Your goal -
Scan the records and identify every line in which the string "about" occurs, then return those lines.
##### Data provided #####
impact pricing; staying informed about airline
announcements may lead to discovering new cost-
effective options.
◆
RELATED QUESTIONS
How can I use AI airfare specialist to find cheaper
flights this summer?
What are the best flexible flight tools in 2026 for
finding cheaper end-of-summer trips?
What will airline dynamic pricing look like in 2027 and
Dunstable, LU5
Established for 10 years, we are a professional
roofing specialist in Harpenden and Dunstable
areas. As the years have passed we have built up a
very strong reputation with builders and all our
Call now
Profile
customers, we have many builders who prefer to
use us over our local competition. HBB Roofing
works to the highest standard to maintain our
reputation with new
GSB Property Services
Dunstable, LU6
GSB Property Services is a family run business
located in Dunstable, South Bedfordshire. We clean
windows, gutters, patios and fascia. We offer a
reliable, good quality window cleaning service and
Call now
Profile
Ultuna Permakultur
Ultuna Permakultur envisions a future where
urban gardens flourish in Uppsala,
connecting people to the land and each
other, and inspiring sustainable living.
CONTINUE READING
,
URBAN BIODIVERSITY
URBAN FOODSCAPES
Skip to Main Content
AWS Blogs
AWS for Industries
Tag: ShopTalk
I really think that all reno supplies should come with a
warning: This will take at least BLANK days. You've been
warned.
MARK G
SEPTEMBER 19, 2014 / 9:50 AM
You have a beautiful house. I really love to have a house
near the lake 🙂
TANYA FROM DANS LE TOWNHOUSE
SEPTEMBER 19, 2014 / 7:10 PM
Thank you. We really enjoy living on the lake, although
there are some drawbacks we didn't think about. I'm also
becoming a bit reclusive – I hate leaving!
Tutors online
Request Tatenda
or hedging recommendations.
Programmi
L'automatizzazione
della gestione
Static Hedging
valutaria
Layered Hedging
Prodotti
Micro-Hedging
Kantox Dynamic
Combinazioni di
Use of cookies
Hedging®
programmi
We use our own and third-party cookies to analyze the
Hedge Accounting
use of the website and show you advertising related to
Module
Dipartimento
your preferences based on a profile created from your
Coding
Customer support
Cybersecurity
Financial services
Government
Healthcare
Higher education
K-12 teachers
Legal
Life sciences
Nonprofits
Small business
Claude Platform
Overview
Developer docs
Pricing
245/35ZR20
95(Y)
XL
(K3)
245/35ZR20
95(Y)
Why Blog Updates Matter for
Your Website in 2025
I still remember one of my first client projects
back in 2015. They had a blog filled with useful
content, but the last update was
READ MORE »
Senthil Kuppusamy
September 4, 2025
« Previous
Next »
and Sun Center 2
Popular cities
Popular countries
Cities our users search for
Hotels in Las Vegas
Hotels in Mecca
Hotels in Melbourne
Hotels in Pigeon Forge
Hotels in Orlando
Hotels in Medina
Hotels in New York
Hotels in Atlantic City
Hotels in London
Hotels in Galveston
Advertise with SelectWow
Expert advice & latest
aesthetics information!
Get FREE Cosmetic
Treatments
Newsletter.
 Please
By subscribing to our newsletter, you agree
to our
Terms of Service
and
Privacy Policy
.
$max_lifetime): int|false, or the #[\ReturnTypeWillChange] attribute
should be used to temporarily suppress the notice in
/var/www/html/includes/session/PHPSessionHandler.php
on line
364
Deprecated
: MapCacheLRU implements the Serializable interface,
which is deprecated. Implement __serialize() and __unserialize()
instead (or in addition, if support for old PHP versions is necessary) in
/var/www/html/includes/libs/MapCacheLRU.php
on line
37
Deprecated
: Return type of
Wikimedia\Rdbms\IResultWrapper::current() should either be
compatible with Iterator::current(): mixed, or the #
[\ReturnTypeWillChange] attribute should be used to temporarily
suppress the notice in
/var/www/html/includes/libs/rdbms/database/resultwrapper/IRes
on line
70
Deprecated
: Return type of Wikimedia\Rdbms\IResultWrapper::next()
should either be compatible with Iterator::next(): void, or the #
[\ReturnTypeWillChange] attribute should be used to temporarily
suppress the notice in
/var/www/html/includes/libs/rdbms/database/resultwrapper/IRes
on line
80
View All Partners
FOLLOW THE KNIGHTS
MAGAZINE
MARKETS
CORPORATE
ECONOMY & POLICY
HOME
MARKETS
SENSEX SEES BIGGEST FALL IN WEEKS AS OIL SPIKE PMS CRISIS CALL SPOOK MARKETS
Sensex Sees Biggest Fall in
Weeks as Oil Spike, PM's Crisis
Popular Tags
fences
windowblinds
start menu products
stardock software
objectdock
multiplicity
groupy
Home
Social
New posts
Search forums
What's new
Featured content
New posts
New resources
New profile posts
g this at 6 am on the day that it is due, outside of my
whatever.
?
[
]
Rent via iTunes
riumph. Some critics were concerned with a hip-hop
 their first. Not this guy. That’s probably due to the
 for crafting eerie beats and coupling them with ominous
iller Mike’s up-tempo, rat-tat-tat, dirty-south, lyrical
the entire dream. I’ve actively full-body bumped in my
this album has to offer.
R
#####
Task result -
impact pricing; staying informed about airline
there are some drawbacks we didn't think about. I'm also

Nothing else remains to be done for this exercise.